Signal phishing attack compromises Julia Klöckner’s Signal account, sparking security alarm
German Bundestag president Julia Klöckner reportedly had her Signal account compromised in a Signal phishing attack that exposed political group chats and prompted a security response.
Klöckner’s Signal Account Compromised in Reported Phishing Incident
Bundestag President Julia Klöckner is reported to have been the victim of a Signal phishing attack that allowed intruders to access her account. The development was disclosed by Der Spiegel based on multiple anonymous sources and has prompted immediate concern within parliamentary circles.
The report says the compromise was not limited to an individual account but touched group communications used by senior CDU officials. Officials have not publicly confirmed technical details and investigations are said to be ongoing.
CDU Leadership Notified Including Chancellor Merz
According to the reporting, members of the CDU presidium communicate in a Signal group that includes Chancellor Friedrich Merz. The chancellor has been briefed about the incident and his team has reportedly reviewed his device as a precaution.
A magazine source indicated that an inspection of Merz’s phone produced no obvious signs of compromise. CDU officials have been tightlipped while security teams assess potential exposure across party communications.
Verfassungsschutz Flags Likely State-Sponsored Campaign
Germany’s domestic security agency, the Bundesamt für Verfassungsschutz, recently issued warnings about targeted phishing campaigns against Signal users.

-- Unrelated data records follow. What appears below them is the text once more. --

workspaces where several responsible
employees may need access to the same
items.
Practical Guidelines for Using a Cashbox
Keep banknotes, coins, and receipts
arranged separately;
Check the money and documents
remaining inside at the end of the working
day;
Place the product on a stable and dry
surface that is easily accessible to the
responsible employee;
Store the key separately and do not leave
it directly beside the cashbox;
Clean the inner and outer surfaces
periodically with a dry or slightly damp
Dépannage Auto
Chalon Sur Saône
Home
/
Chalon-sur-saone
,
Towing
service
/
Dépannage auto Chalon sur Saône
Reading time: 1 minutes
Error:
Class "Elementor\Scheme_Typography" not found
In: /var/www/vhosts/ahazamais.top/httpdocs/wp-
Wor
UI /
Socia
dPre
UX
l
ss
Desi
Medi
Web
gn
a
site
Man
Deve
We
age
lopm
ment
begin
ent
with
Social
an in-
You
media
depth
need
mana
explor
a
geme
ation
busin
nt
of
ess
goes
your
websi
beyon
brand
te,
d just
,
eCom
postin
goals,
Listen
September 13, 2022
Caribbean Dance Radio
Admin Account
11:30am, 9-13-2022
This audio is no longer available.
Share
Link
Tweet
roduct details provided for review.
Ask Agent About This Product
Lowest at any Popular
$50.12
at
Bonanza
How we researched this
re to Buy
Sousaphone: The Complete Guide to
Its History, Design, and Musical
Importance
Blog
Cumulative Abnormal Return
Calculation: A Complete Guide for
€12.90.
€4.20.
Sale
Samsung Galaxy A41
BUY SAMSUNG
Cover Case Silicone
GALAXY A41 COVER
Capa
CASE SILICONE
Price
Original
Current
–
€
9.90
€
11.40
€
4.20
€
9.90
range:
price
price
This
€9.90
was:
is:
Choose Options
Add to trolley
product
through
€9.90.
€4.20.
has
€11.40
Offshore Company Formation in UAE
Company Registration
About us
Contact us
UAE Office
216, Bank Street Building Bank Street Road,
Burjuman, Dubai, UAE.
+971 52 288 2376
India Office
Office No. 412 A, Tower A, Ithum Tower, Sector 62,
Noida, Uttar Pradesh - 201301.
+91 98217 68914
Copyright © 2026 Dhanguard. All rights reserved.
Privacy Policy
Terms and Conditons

The agency described the actor behind the campaign as a likely state-directed operator using messenger platforms to phish high-value targets.
Security authorities have emphasized that the attacks focus on senior politicians, military personnel, diplomats, and investigative journalists. Intelligence assessments cited in reporting point to an origin in Russia, though formal attribution remains cautious.

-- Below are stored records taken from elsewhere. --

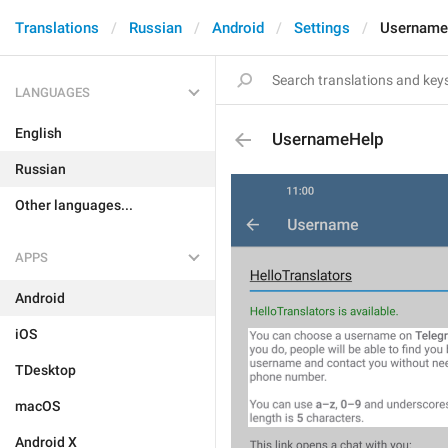
Translations
Russian
Android
Settings
Username
LANGUAGES
English
UsernameHelp
Russian
Other languages...
APPS
Android
iOS
TDesktop
macOS
Android X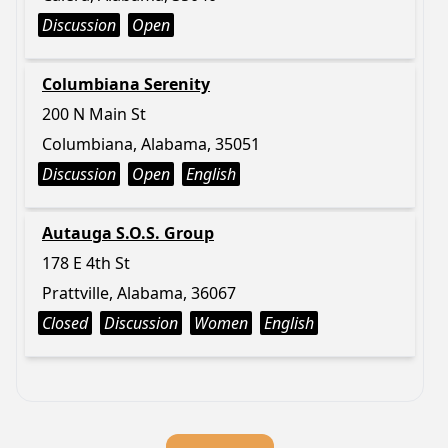
Discussion
Open
Columbiana Serenity
200 N Main St
Columbiana, Alabama, 35051
Discussion
Open
English
Autauga S.O.S. Group
178 E 4th St
Prattville, Alabama, 36067
Closed
Discussion
Women
English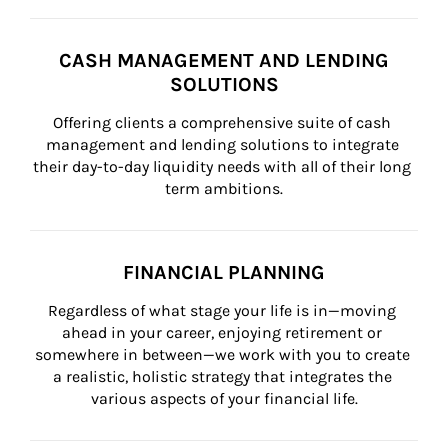
CASH MANAGEMENT AND LENDING
SOLUTIONS
Offering clients a comprehensive suite of cash 
management and lending solutions to integrate 
their day-to-day liquidity needs with all of their long 
term ambitions.
FINANCIAL PLANNING
Regardless of what stage your life is in—moving 
ahead in your career, enjoying retirement or 
somewhere in between—we work with you to create 
a realistic, holistic strategy that integrates the 
various aspects of your financial life.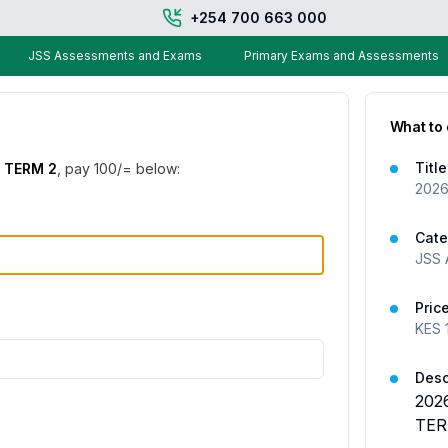
+254 700 663 000
JSS Assessments and Exams
Primary Exams and Assessments
What to
Title
 TERM 2
, pay
100
/= below:
2026
Cate
JSS 
Pric
KES
Desc
202
TER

Parliamentary Signal Groups May Be Read Nearly Unnoticed
Internal warnings circulated within security circles suggest that multiple parliamentary Signal groups could be being read by attackers without immediate detection. The Verfassungsschutz warned that ongoing intrusions may have allowed extensive access to internal discussions.
Sources close to the investigation told reporters that the number of known victims in Germany has risen to several hundred. Officials caution that a significant dark figure is likely because sophisticated phishing operations can remain covert for long periods.
Official Responses and Investigation Status
The Bundestag administration declined to confirm or deny specifics about the incident, saying they do not disclose details about security-critical infrastructure. A spokesman stressed standard policy of limited public comment while operational measures continue.
Security teams from state and federal agencies are reported to be coordinating with parliamentary IT units to map exposure and contain any further unauthorized access. Investigators are assessing whether the breach originated from credential theft, social engineering, or exploitation of account recovery flows.
Guidance for Officials and Newsroom Sources
Authorities are advising users who handle sensitive information to exercise heightened caution with unsolicited links and verification requests. Recommended measures include updating messenger apps, enabling additional registration protections, and confirming contacts through secondary channels.
Journalists and officials are being urged to review group memberships, rotate access where possible, and report suspicious activity to designated cyber response teams. Security advisers say simple operational hygiene can limit the damage of targeted phishing campaigns.
The reported compromise of a senior parliamentary account has underscored the vulnerability of encrypted messaging platforms when they are targeted through social engineering and account takeover techniques.
Security services continue to investigate the scope of the intrusions and to notify affected institutions. The event has prompted renewed discussions in Berlin about digital operational security for political communication and the need for clearer guidance on secure messaging practices.